Friday, 7 February 2014

Pollution decreases Chinese men's sperm | H5N1 virus carried by wild birds | Adenovirus threat to PLA | Tuberculosis control failing

Pollution reduces Chinese men's fertility
The high levels of pollution found in Chinese cities are reducing the quality of men's semen, a study form Chongqing has shown. Researchers from the the Institute of Toxicology, College of Preventive Medicine, Third Military Medical University, Chongqing measured air pollution levels in Chongqing and in surrounding rural areas. They found an inverse correlation between measures of pollution such as PM10, SO2 and NO2 and semen quality. Published in the journal Environmental Pollution, their findings show that the highest sperm concentrations were seen in rural areas, whereas the lowest were seen in downtown areas of Chongqing. Conversely, the highlest levels of pollution were seen in urban areas, peaking in winter months.
"Exposure to higher concentrations of PM10, SO2, and NO2 in urban ambient air may account for worse semen quality in urban males," the researchers concluded.

Migratory birds carry pathogenic influenza virus
Wild birds migrating through Yunnan have been found to carry the highly pathogenic influenza H5N1 virus. A sampling of birds trapped by researchers found that the average carriage rate of H5N1 was 5%, but in some species such as cuckoos the rates were as high as 22%. The researchers said the birds could be possible vectors of influenza, especially if they shared ponds and drinking water with domestic birds. The findings are published in the Virology Journal.

┄┄┄┄┄┄┄┄┄┄

Task goal
Can you reproduce, word for word, the stretch of the health news roundup above from "Pollution reduces Chinese" through "in winter months."?

┄┄┄┄┄┄┄┄┄┄

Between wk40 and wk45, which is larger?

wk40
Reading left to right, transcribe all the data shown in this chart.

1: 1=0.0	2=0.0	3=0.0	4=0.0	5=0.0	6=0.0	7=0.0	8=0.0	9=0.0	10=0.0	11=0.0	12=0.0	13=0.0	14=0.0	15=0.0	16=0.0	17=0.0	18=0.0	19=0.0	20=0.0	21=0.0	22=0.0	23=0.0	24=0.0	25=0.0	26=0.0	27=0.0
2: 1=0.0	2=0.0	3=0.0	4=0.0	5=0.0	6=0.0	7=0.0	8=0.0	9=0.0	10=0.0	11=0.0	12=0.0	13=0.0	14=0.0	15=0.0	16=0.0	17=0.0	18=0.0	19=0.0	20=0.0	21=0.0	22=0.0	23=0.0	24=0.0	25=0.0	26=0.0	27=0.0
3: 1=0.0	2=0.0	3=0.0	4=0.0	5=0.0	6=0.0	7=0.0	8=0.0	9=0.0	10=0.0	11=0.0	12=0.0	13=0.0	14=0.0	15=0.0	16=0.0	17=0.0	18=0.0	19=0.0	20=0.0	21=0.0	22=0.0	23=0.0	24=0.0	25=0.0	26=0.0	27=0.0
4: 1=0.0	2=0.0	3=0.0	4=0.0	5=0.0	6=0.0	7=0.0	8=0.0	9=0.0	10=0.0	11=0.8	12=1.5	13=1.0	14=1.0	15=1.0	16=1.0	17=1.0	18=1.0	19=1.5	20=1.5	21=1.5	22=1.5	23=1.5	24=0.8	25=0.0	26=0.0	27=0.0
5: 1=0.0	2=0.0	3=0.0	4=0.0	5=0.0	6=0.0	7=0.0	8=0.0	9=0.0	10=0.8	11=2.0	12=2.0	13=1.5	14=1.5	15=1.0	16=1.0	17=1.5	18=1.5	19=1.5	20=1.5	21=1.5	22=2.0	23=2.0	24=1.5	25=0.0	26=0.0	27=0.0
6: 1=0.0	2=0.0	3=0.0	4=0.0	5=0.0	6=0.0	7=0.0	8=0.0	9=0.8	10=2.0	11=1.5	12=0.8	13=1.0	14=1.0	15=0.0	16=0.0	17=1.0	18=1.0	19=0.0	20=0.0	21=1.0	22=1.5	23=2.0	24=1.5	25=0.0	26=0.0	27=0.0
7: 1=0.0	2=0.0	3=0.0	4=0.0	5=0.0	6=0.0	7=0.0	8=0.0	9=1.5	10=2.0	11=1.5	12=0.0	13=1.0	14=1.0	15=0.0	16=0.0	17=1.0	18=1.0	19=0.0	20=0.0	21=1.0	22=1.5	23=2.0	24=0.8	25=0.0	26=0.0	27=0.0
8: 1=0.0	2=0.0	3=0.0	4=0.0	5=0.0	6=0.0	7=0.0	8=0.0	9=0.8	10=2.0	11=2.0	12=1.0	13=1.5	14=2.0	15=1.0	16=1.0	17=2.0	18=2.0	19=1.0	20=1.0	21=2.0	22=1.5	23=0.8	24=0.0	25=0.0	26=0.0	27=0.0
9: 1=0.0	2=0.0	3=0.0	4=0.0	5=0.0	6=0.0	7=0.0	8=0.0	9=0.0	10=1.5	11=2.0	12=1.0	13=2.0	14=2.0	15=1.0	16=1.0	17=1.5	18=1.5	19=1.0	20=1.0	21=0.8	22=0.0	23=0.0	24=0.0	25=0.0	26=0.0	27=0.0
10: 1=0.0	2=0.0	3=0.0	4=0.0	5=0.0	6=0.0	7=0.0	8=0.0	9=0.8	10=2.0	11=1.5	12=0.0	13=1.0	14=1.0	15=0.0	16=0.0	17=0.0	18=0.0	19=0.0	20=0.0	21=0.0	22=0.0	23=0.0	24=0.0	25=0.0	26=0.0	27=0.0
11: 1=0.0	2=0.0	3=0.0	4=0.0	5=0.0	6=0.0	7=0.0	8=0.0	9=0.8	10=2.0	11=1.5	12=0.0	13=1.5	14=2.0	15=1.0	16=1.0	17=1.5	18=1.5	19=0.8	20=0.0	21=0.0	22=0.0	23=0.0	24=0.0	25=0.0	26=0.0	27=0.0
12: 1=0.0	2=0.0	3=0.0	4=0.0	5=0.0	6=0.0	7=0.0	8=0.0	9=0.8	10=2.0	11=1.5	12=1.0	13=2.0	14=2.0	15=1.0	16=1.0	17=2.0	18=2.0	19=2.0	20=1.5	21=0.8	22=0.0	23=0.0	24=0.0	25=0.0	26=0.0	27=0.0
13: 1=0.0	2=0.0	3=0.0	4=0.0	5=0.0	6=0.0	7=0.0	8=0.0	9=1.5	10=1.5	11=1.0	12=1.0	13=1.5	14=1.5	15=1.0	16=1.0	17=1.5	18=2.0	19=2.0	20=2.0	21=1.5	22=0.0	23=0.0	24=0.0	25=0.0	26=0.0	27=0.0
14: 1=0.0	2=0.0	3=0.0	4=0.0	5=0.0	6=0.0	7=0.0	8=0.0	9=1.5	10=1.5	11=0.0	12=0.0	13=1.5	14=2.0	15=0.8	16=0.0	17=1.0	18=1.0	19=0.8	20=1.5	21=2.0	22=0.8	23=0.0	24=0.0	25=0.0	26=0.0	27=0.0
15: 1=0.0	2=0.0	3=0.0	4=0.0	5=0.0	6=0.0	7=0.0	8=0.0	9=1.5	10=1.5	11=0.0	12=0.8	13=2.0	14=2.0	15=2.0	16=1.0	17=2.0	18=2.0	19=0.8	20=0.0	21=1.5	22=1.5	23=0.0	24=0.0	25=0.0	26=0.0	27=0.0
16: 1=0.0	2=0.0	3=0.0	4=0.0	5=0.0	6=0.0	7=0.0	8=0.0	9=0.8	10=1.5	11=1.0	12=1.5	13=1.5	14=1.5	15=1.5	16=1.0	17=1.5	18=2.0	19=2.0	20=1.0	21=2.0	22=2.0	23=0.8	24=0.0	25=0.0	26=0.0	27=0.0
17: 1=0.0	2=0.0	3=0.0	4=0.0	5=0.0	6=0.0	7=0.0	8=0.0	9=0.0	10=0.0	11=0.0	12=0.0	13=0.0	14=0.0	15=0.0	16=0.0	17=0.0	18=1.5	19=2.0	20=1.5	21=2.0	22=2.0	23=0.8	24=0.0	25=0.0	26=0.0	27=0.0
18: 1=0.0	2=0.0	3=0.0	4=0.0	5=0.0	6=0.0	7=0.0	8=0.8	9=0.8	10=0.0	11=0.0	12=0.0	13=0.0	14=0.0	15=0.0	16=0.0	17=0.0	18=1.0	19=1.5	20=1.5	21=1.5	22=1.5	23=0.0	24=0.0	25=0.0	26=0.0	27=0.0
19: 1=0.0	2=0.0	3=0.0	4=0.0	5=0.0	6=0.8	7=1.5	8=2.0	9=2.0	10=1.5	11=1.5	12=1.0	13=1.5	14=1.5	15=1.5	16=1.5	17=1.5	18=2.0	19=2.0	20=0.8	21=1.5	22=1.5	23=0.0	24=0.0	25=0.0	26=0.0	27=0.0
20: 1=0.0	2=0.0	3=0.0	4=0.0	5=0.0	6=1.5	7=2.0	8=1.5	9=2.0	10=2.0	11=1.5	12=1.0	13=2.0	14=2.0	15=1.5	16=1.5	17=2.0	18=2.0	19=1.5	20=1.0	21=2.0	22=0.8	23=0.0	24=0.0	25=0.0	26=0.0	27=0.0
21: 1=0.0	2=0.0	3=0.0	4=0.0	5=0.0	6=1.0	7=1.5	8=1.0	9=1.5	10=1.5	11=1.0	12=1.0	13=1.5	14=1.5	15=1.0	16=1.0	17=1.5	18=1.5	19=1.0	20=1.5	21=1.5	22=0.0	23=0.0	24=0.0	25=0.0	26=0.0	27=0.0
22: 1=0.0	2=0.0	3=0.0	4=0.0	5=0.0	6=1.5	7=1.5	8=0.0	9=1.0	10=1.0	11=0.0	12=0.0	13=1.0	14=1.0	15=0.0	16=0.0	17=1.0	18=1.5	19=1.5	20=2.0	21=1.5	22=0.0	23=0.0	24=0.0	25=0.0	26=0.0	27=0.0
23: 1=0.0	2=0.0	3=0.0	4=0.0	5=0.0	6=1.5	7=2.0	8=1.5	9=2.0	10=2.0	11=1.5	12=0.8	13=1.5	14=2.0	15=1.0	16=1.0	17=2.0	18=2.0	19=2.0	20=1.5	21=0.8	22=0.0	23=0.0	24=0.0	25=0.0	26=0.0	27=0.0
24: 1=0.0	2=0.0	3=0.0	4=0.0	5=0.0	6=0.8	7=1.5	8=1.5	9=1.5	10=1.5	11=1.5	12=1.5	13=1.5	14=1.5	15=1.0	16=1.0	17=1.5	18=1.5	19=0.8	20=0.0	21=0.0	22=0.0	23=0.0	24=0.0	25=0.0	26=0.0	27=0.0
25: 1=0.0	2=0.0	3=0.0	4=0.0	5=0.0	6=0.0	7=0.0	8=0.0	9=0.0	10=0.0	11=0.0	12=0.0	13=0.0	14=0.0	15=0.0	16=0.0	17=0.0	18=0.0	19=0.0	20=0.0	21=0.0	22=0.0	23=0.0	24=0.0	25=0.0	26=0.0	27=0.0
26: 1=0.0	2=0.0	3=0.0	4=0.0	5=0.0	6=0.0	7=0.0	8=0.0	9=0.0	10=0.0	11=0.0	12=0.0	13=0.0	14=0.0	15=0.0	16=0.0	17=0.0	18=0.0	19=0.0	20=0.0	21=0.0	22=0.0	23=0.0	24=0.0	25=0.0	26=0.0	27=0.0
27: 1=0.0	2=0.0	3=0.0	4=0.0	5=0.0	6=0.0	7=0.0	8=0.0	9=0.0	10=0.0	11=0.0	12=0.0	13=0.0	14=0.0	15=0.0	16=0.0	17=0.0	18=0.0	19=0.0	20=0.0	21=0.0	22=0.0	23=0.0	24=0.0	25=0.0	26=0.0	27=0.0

┄┄┄┄┄┄┄┄┄┄

Exercise output
Pollution reduces Chinese men's fertility
The high levels of pollution found in Chinese cities are reducing the quality of men's semen, a study form Chongqing has shown. Researchers from the the Institute of Toxicology, College of Preventive Medicine, Third Military Medical University, Chongqing measured air pollution levels in Chongqing and in surrounding rural areas. They found an inverse correlation between measures of pollution such as PM10, SO2 and NO2 and semen quality. Published in the journal Environmental Pollution, their findings show that the highest sperm concentrations were seen in rural areas, whereas the lowest were seen in downtown areas of Chongqing. Conversely, the highlest levels of pollution were seen in urban areas, peaking in winter months.